PhD Studentship: Transforming Disease Monitoring in the Era of Home Diagnostics
Project Overview
Gastrointestinal (GI) infections remain a major public health challenge in the United Kingdom and worldwide. Robust monitoring is essential for detecting outbreaks, tackling trends and informing timely interventions. Traditionally, this has relied on laboratory testing following referral of samples by general practitioners and hospital clinicians. For every single case diagnosed and reported to national surveillance in this way, there are nearly 150 community cases occurring under the public health radar.
A major shift is underway. The rapid growth of at-home diagnostic kits by-passes the bottleneck of conventional face-to-face appointments by enabling individuals to test for infections outside conventional healthcare services. These technologies are generating new, potentially valuable data streams but their role in public health monitoring remains largely unexplored.
This PhD offers a rare opportunity to study this transformation as it unfolds, and to explore the hidden burden of GI infections. You will investigate whether data from home diagnostics can enhance monitoring systems, expose the submerged portion of the disease iceberg, and reshape how infectious diseases are monitored in the future.
Aims and Methods
This interdisciplinary project sits at the intersection of public health, microbiology and social science addressing the question: Can home diagnostic testing meaningfully improve monitoring of gastrointestinal infections?

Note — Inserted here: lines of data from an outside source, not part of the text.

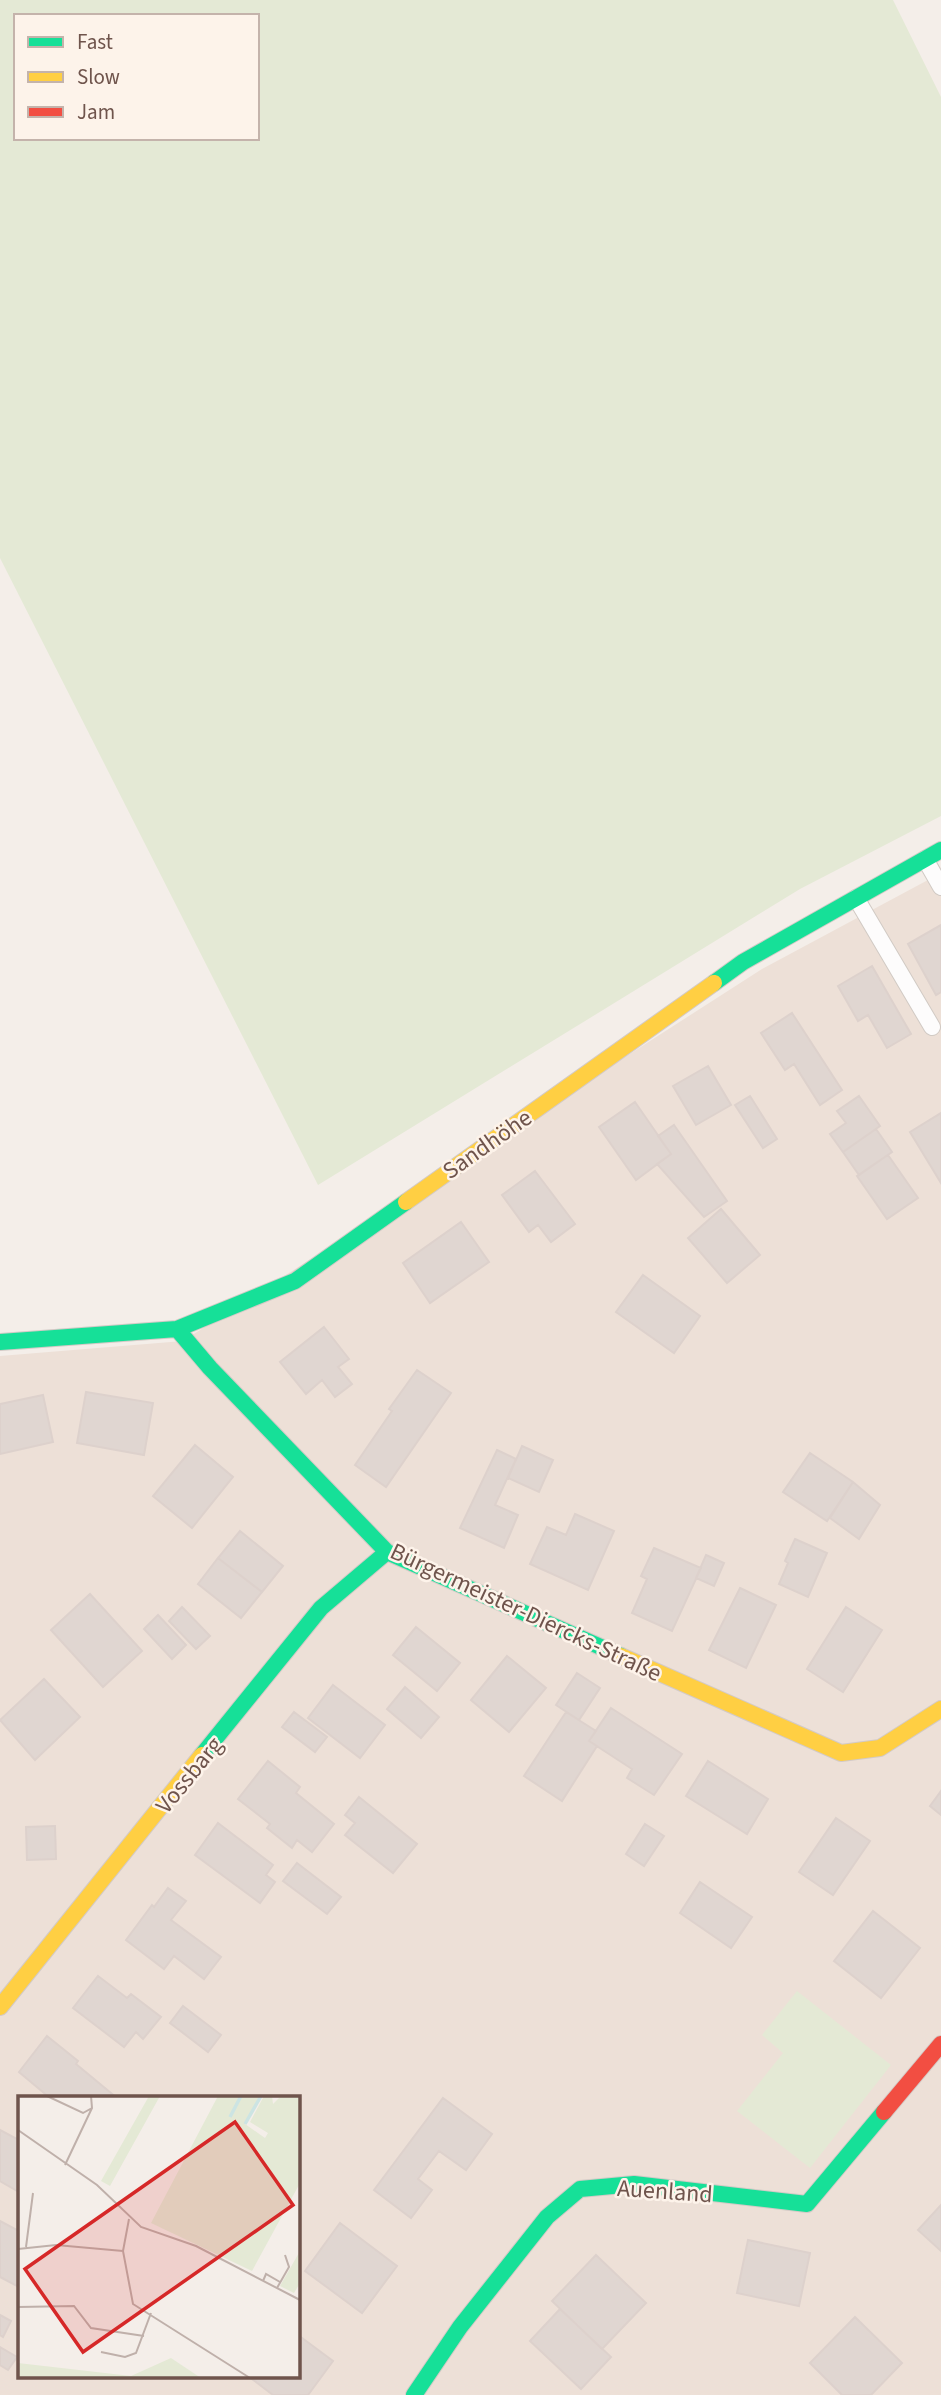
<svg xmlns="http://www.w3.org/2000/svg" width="941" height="2395" font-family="'Source Sans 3',sans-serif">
<rect width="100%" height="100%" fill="#f4eee9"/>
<path fill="#ede0d7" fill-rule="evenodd" d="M 941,873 L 941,2395 L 0,2395 L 0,1356 L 183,1341 L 762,969 ZM 19,2098 L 298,2098 L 298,2376 L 19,2376 Z"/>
<path fill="#e4e9d5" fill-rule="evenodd" d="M 0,0 L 893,0 L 941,97 L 941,816 L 800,889 L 318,1185 L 0,558 ZM 16,16 L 257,16 L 257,138 L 16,138 Z
M 797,1991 L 891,2065 L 810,2168 L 737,2111 L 783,2053 L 762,2035 Z"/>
<path fill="#e0d6d1" stroke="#ddd1cc" stroke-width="2" d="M 941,925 L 941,992 L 936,995 L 908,944 Z
M 872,966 L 911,1034 L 887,1048 L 868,1015 L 858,1021 L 838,986 Z
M 792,1013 L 842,1090 L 820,1105 L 794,1064 L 785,1070 L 761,1033 Z
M 708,1066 L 731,1105 L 696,1125 L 673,1086 Z
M 750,1096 L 777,1139 L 763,1148 L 735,1105 Z
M 859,1096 L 880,1126 L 843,1152 L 830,1134 L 846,1123 L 837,1111 Z
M 635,1102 L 671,1154 L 636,1180 L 599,1127 Z
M 941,1113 L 941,1183 L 910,1132 Z
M 674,1125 L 727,1201 L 704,1217 L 657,1164 L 671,1154 L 658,1136 Z
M 876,1129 L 892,1152 L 859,1175 L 843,1152 Z
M 888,1155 L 918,1198 L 887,1219 L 857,1176 Z
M 535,1171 L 575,1224 L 551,1242 L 538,1225 L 529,1232 L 502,1195 Z
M 721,1209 L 760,1255 L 727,1283 L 688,1238 Z
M 461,1222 L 489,1262 L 430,1303 L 403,1263 Z
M 643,1275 L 700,1316 L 674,1353 L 616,1312 Z
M 324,1327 L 349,1359 L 338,1367 L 352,1384 L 335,1397 L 322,1380 L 306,1394 L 280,1362 Z
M 417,1370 L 451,1393 L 386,1487 L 355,1465 L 392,1411 L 389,1409 Z
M 86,1392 L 153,1403 L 144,1455 L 77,1443 Z
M 43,1395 L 53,1442 L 0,1454 L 0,1404 Z
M 195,1445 L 233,1477 L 192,1528 L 153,1496 Z
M 522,1446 L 553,1460 L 539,1492 L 508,1478 Z
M 497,1450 L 516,1459 L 495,1505 L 518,1515 L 504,1548 L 460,1528 Z
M 810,1453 L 853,1482 L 827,1521 L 783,1492 Z
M 853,1482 L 880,1505 L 859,1539 L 830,1518 Z
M 575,1514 L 614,1531 L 588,1590 L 530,1564 L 547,1527 L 566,1535 Z
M 240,1531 L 283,1566 L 262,1592 L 218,1558 Z
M 795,1539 L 827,1553 L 808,1597 L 779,1584 L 788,1563 L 785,1561 Z
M 654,1548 L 701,1568 L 672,1631 L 632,1613 L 647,1579 L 641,1576 Z
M 706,1555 L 724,1563 L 714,1586 L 696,1578 Z
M 218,1558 L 262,1592 L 241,1618 L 198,1584 Z
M 740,1588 L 776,1605 L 746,1668 L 709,1650 Z
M 90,1594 L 142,1651 L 103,1687 L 51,1630 Z
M 182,1607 L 210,1636 L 196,1649 L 169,1621 Z
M 846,1607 L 882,1630 L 843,1692 L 807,1669 Z
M 158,1615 L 186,1645 L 172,1659 L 144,1629 Z
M 416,1627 L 460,1663 L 437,1691 L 393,1655 Z
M 507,1656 L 546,1688 L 509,1732 L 471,1700 Z
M 577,1673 L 600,1688 L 579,1720 L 556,1705 Z
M 44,1679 L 80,1717 L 35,1760 L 0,1720 Z
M 333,1685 L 385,1725 L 360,1758 L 308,1718 Z
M 405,1687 L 439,1717 L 421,1738 L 387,1709 Z
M 611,1708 L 682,1754 L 654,1795 L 627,1778 L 632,1769 L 589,1741 Z
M 294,1712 L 327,1737 L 315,1752 L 282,1727 Z
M 566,1712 L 596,1731 L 589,1741 L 597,1746 L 562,1801 L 524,1776 Z
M 268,1761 L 300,1787 L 296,1793 L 334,1824 L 312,1852 L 297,1840 L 292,1848 L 267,1828 L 270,1824 L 238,1799 Z
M 708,1761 L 768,1799 L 747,1834 L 686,1796 Z
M 941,1791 L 941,1815 L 930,1806 Z
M 359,1797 L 417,1844 L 393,1873 L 345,1835 L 355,1823 L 345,1815 Z
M 836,1818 L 870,1841 L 833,1895 L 799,1872 Z
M 218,1823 L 273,1865 L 266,1875 L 275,1882 L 260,1903 L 195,1855 Z
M 645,1824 L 664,1836 L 644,1866 L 626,1854 Z
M 55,1826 L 56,1859 L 27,1860 L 26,1827 Z
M 297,1863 L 341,1897 L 327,1914 L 283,1881 Z
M 700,1882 L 752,1917 L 731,1948 L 680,1913 Z
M 168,1888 L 186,1901 L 171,1920 L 221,1957 L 204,1979 L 174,1956 L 164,1969 L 126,1940 L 152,1905 L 154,1907 Z
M 873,1911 L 920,1948 L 881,1998 L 834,1961 Z
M 98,1976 L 127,1998 L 131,1994 L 161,2017 L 143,2039 L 136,2032 L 124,2047 L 73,2008 Z
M 183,2006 L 221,2035 L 208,2052 L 170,2023 Z
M 47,2036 L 78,2061 L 76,2064 L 117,2098 L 50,2098 L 19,2072 Z
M 443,2098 L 492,2134 L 466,2170 L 439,2151 L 418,2179 L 432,2190 L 411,2218 L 374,2190 Z
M 0,2130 L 19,2140 L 19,2192 L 0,2181 Z
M 941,2205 L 941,2251 L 918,2230 Z
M 0,2221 L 19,2231 L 19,2287 L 0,2277 Z
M 340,2223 L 397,2266 L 362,2313 L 305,2271 Z
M 748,2240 L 810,2253 L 799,2306 L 737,2293 Z
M 596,2255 L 646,2303 L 602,2349 L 552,2301 Z
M 560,2309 L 611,2357 L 581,2389 L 530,2341 Z
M 0,2315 L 11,2321 L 3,2337 L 0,2335 Z
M 855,2317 L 902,2363 L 871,2395 L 842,2395 L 810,2363 Z
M 298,2335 L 333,2361 L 308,2395 L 273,2395 L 248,2376 L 298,2376 Z
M 0,2347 L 17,2357 L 8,2370 L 0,2365 Z"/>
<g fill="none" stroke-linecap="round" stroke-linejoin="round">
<defs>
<path id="lane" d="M 925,859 L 941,887
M 856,898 L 932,1027"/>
<path id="fast" d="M 714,983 L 743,962 L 941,850
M 177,1329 L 210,1368 L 387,1552 L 621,1656
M 0,1342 L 177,1329 L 295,1281 L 406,1202
M 202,1755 L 321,1608 L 387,1552
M 414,2395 L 460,2327 L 547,2217 L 580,2189 L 634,2184 L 807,2204 L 884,2112"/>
<path id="slow" d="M 406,1202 L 714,983
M 621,1656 L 841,1753 L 880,1748 L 941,1709
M 0,2007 L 202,1755"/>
<path id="jam" d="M 884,2112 L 941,2044"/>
</defs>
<use href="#lane" stroke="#d1cac4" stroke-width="18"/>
<use href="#fast" stroke="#d3cac6" stroke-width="18"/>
<use href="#slow" stroke="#d3cac6" stroke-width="18"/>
<use href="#jam" stroke="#d3cac6" stroke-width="18"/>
<use href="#lane" stroke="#fdfcfc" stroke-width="16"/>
<use href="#fast" stroke="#16e098" stroke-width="16"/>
<use href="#slow" stroke="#ffcf43" stroke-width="16"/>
<use href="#jam" stroke="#f24e42" stroke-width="16"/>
</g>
<g text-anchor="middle" stroke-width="5" stroke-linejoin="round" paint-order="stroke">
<g font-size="24" fill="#6f544c" stroke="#fdf3ea">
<text transform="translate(487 1144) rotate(-35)" y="8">Sandhöhe</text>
<text transform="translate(526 1612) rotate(25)" y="8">Bürgermeister-Diercks-Straße</text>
<text transform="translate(189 1775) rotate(-51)" y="8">Vossbarg</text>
<text transform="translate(665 2191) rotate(4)" y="8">Auenland</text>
</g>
</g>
<g transform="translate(18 2096)">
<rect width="282" height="282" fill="#f4eee9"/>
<path d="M 131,0 L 142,0 L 92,90 L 83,85 ZM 200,0 L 243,0 L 227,28 L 247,42 L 250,37 L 232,26 L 246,0 L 254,0 L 255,8 L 263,0 L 282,0 L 282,87 L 234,175 L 133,127 ZM 282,155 L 282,187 L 276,197 L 262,190 ZM 153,262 L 183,282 L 0,282 L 0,267 L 113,280 Z" fill="#e4e9d5"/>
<path fill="none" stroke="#cce4e3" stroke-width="3.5" d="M 212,21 L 223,0M 227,28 L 243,0"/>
<path fill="none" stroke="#bfb0aa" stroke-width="2" d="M 29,0 L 65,17 L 74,12 L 73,0M 0,34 L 79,89 L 123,131 L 178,150 L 282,204M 47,69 L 74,12M 111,123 L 105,155 L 115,208 L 232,282M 8,151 L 15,97M 0,153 L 38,149 L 105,155M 245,185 L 248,178 L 262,186M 259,192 L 271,171 L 267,159M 0,211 L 56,210 L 73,232 L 126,240M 83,256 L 107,261 L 118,257 L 133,217"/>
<path fill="#d62828" fill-opacity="0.15" stroke="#d62828" stroke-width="3.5" d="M 217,26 L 275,109 L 65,256 L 7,173 Z"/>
<rect width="282" height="282" fill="none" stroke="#6f544c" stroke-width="3.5"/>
</g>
<rect x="14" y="14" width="245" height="126" fill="#fdf3ea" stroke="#c4b3ab" stroke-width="2"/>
<rect x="28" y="37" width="35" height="10" fill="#16e098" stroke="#c4b3ab" stroke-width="2"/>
<text x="77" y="49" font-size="21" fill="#6f544c">Fast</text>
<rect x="28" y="72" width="35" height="10" fill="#ffcf43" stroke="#c4b3ab" stroke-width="2"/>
<text x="77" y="84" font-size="21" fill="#6f544c">Slow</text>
<rect x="28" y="107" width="35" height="10" fill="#f24e42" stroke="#c4b3ab" stroke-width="2"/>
<text x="77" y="119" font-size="21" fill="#6f544c">Jam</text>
</svg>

The project will be tailored to your interests, likely including:
- Technology and market analysis: evaluating available home diagnostic kits, including pathogens detected and technologies used.
- Understanding users and behaviours: conducting social science research (e.g. surveys or interviews) to understand who uses these tests and how this influences the data produced.
- Public health integration: analysing whether and how these data could support existing monitoring, including identifying biases and data gaps.
The project will deliver a forward-looking framework to support the integration of home diagnostic data into public health monitoring.